Consumer hardware reality: No single consumer GPU can run GLM-5.2. A single RTX 4090 (24 GB) or even an M4 Max (128 GB unified memory) is insufficient. To run this model locally, you need multi-GPU setups. A practical configuration is 4x RTX 4090s in a single system, which gives you 96 GB total — enough for Q2_K with careful memory management. For Q4_K_M, you need 8x RTX 4090s or professional hardware like 2x A100 80GB or 4x A6000.

Expected performance: With 4x RTX 4090s using Q2_K quantization, expect 2-5 tokens per second on long contexts. With 8x RTX 4090s at Q4_K_M, expect 5-10 tokens per second. These numbers vary significantly based on context length and the reasoning effort setting.

Ollama is the quickest way to get started. The model is available on HuggingFace as zai-org/GLM-5.2 and can be pulled into Ollama with a custom Modelfile. For production deployments, use llama.cpp or vLLM with tensor parallelism across multiple GPUs.

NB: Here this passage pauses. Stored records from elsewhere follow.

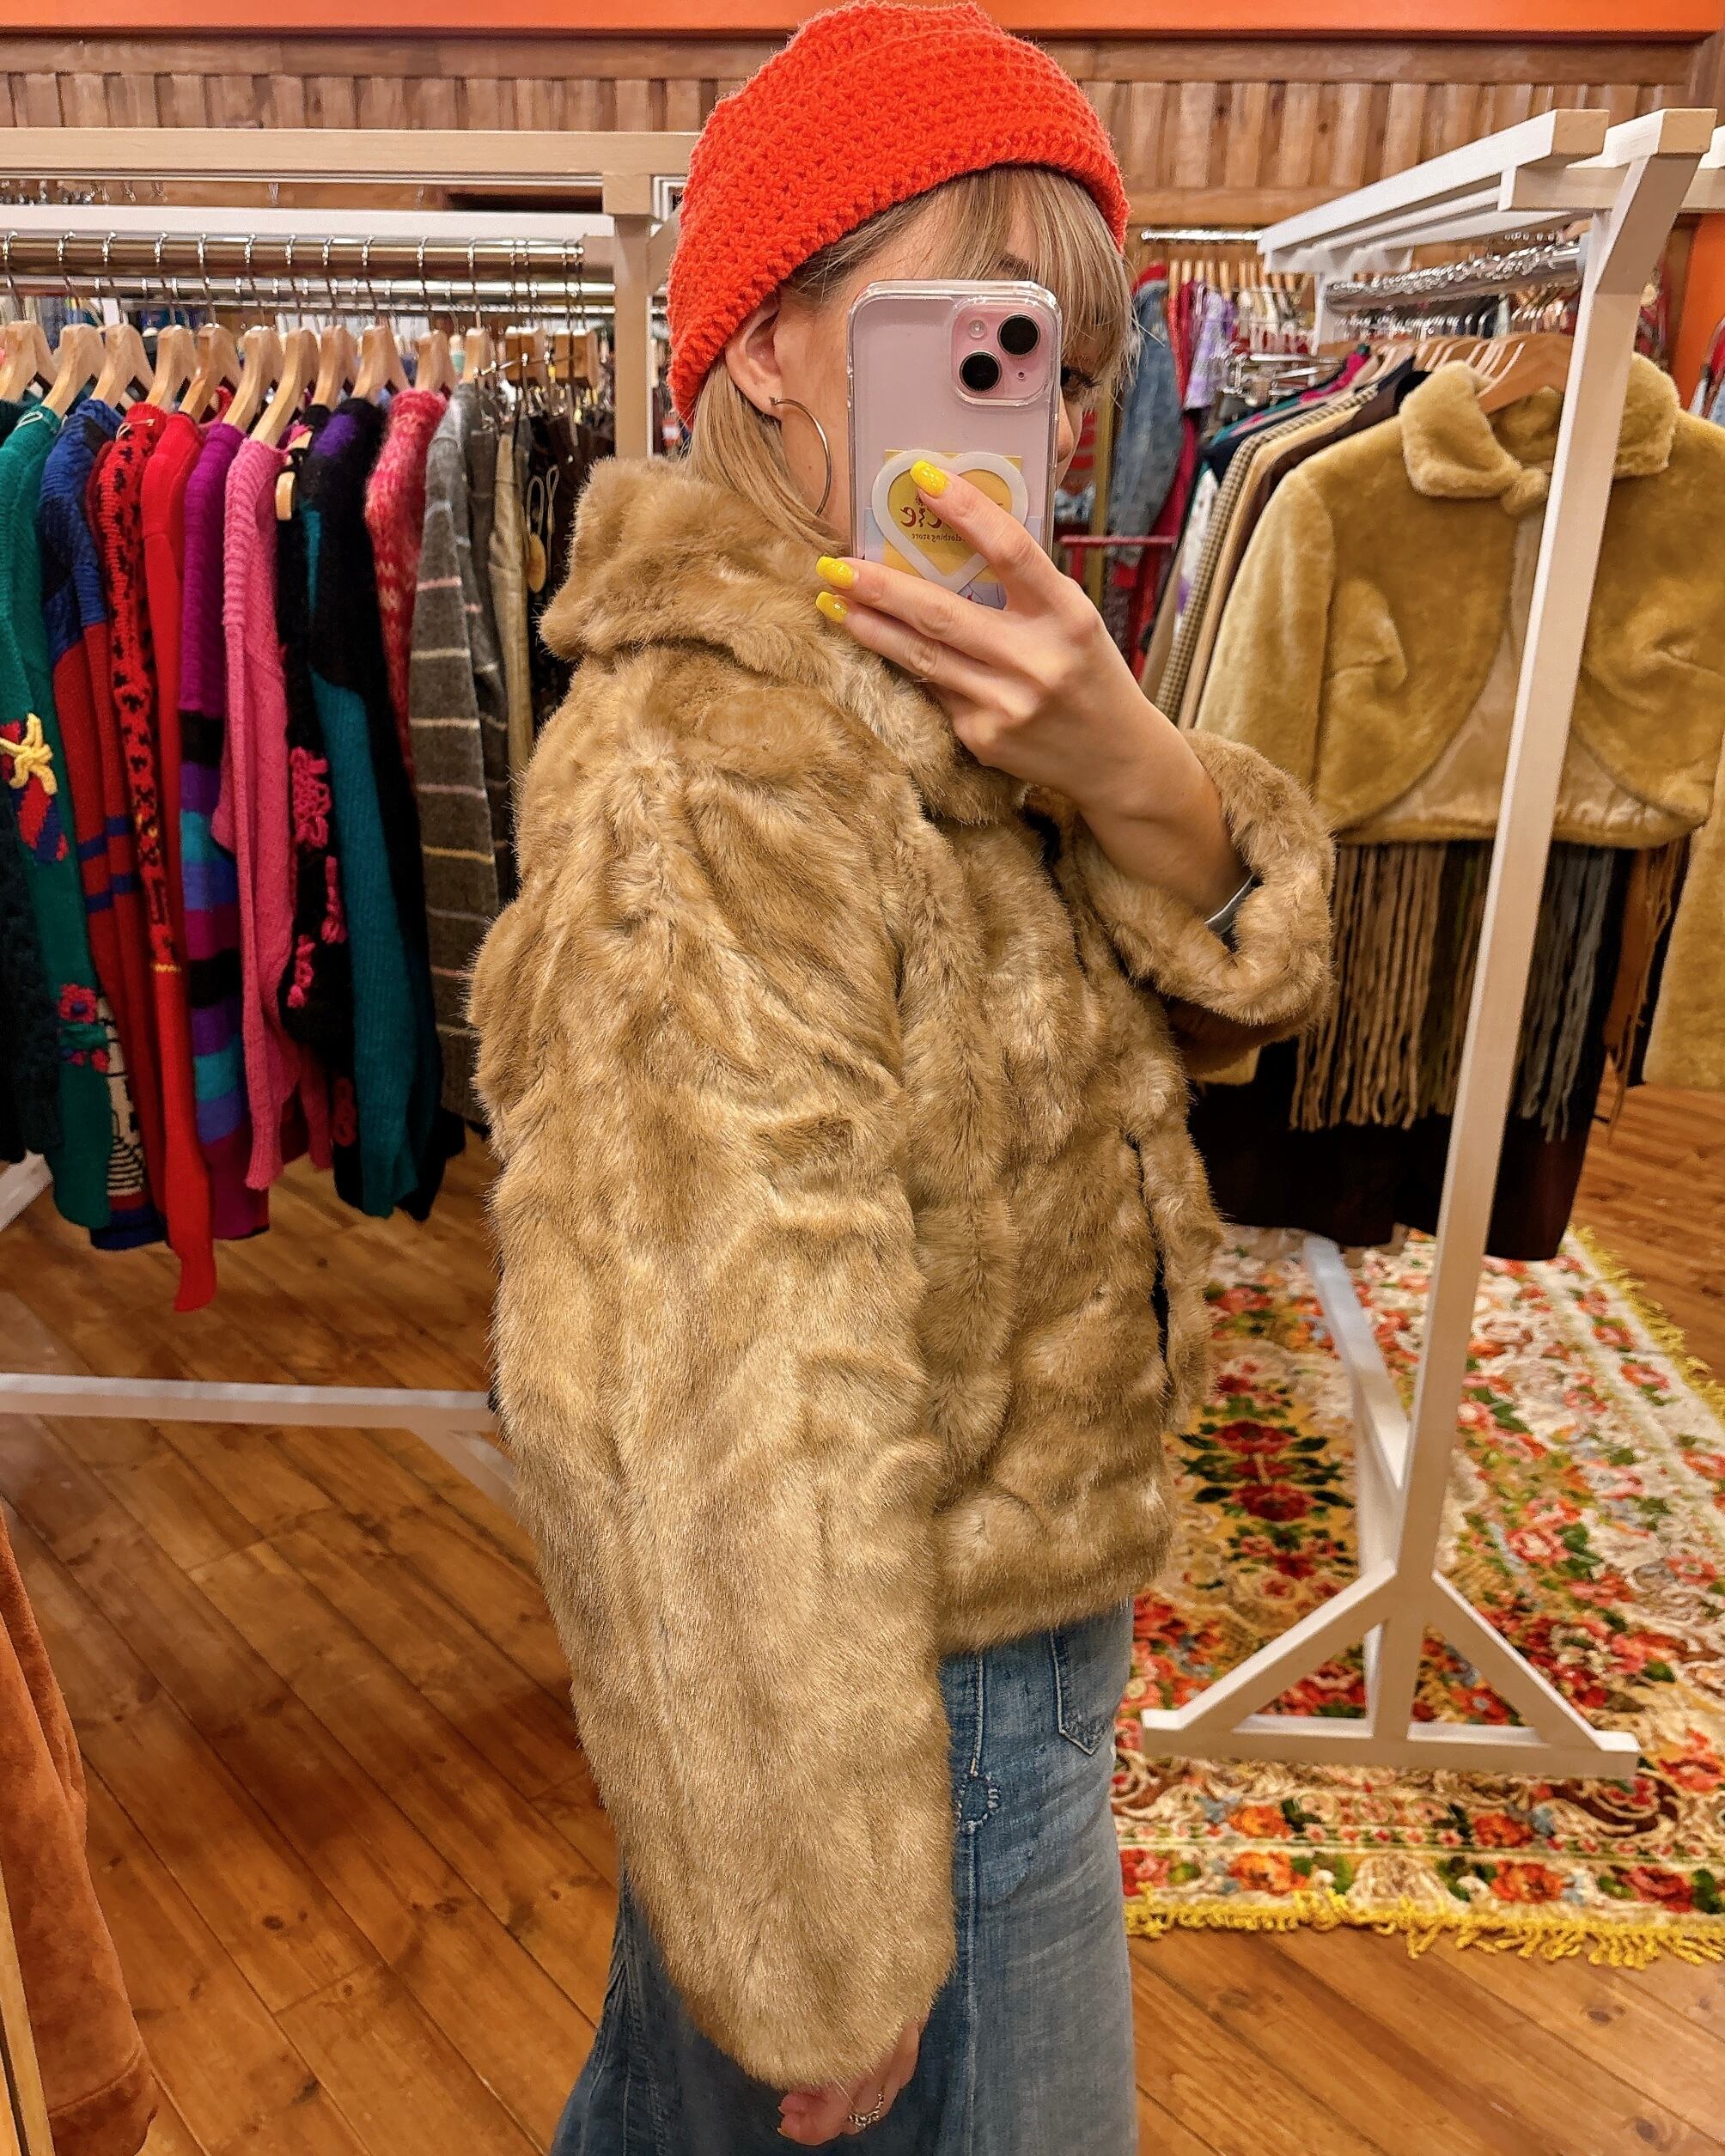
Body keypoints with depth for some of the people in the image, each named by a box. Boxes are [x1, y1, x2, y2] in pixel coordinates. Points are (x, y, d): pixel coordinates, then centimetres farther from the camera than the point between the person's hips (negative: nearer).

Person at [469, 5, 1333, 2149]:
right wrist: (820, 1965, -19)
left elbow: (1239, 980, -3)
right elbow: (718, 1446, -30)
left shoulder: (925, 686, 0)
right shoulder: (701, 781, -30)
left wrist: (1131, 772, -25)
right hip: (929, 1706, -7)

Best quantization for most users: Q4_K_M if you have the hardware. It offers the best balance of quality and efficiency for coding and reasoning tasks. Drop to Q3_K_M only if you are VRAM-constrained and need the model to fit on fewer cards.

GLM-5.2 vs DeepSeek-V4-Pro: Both are MoE models with similar active parameter counts. DeepSeek-V4-Pro is strong on general reasoning but GLM-5.2 leads on long-horizon coding benchmarks: 62.1 vs 55.4 on SWE-bench Pro, and 81.0 vs 64 on Terminal-Bench 2.1. If your workload is sustained coding sessions or agentic tasks, GLM-5.2 is the better choice. DeepSeek-V4-Pro may edge ahead on some reasoning benchmarks, but the gap is narrow.

GLM-5.2 vs Qwen3.7-Max: Qwen3.7-Max is a dense model with different scaling characteristics. GLM-5.2 beats it on SWE-bench Pro (62.1 vs 60.6), AIME 2026 (99.2 vs 97), and Terminal-Bench 2.1 (81.0 vs 75). Qwen3.7-Max has stronger performance on HMMT Feb. 2026 (97.1 vs 92.5), so for pure math competition problems, it may be preferable. For coding and agentic work, GLM-5.2 is the stronger model. Qwen3.7-Max also requires significantly more VRAM for its dense architecture, making GLM-5.2 more efficient per parameter.

Choose GLM-5.2 when you need sustained long-context performance for coding agents, multi-file refactoring, or project-scale reasoning. Choose alternatives if you are VRAM-constrained below 160 GB or if your workload is primarily short-form chat where the 1M context is unnecessary.